**Activity**
Write out the items below word for word, from the very first line through the line containing "out: 230 mL", and stop there.

**Supplied material**
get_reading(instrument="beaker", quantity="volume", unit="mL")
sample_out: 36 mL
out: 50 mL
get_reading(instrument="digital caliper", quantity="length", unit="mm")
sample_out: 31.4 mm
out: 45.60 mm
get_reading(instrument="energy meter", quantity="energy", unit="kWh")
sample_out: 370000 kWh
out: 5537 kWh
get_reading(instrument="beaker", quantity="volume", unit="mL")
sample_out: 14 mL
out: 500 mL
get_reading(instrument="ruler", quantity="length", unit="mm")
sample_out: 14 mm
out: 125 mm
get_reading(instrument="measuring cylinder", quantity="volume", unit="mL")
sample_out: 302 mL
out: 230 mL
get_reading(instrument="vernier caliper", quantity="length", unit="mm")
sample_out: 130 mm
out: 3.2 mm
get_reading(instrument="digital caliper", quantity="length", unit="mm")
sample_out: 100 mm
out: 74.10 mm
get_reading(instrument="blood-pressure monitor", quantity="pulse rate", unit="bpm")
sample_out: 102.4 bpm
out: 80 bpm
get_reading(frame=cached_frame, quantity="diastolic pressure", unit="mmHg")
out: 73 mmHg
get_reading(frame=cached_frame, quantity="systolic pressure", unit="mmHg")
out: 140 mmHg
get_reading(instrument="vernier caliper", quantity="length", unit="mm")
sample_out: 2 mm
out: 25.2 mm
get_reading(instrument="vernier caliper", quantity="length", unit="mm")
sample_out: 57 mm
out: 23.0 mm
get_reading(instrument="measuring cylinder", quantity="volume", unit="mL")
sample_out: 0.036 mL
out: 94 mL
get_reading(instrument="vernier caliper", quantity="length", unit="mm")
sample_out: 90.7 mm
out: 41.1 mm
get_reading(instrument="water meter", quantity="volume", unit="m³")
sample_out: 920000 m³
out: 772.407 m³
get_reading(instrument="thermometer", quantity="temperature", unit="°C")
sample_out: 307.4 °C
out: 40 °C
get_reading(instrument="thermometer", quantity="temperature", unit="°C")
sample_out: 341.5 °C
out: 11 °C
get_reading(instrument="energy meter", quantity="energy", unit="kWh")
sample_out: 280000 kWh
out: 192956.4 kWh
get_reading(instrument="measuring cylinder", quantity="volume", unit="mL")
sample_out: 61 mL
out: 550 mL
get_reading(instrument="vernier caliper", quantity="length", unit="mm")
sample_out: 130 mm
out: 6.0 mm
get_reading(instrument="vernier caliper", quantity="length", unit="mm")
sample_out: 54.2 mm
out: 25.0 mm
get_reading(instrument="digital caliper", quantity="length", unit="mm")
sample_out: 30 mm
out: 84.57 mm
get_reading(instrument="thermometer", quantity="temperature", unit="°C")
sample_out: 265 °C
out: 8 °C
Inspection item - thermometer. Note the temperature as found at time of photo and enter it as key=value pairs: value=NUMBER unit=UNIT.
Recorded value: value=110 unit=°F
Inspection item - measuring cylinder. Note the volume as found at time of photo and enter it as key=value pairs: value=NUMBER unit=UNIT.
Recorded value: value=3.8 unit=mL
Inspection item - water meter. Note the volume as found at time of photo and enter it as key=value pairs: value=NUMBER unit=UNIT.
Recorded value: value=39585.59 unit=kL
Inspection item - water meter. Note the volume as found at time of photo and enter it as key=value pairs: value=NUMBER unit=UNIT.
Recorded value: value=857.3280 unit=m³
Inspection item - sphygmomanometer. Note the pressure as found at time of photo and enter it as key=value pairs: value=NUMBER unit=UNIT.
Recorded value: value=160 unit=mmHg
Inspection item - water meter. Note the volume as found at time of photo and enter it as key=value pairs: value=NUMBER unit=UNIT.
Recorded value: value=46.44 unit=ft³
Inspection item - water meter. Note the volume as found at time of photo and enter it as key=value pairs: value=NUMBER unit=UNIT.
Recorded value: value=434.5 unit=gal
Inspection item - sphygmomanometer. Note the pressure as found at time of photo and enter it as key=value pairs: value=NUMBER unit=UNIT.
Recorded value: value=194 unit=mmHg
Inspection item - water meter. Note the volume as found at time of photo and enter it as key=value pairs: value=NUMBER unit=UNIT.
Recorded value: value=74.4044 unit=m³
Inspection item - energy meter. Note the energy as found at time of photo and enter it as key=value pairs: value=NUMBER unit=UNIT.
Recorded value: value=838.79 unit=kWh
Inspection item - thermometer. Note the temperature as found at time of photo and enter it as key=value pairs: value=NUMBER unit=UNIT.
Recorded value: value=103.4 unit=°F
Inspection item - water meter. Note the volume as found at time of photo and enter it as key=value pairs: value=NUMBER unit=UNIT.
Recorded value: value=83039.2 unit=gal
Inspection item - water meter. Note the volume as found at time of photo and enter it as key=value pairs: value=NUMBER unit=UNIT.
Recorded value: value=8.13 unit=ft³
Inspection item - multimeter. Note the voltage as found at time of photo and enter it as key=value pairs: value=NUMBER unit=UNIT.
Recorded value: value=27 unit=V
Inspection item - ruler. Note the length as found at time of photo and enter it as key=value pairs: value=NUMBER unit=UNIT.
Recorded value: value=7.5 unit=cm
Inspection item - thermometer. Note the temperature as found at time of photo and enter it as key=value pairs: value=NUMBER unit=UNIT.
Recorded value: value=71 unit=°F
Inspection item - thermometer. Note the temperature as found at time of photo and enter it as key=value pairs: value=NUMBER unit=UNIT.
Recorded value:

**Result**
get_reading(instrument="beaker", quantity="volume", unit="mL")
sample_out: 36 mL
out: 50 mL
get_reading(instrument="digital caliper", quantity="length", unit="mm")
sample_out: 31.4 mm
out: 45.60 mm
get_reading(instrument="energy meter", quantity="energy", unit="kWh")
sample_out: 370000 kWh
out: 5537 kWh
get_reading(instrument="beaker", quantity="volume", unit="mL")
sample_out: 14 mL
out: 500 mL
get_reading(instrument="ruler", quantity="length", unit="mm")
sample_out: 14 mm
out: 125 mm
get_reading(instrument="measuring cylinder", quantity="volume", unit="mL")
sample_out: 302 mL
out: 230 mL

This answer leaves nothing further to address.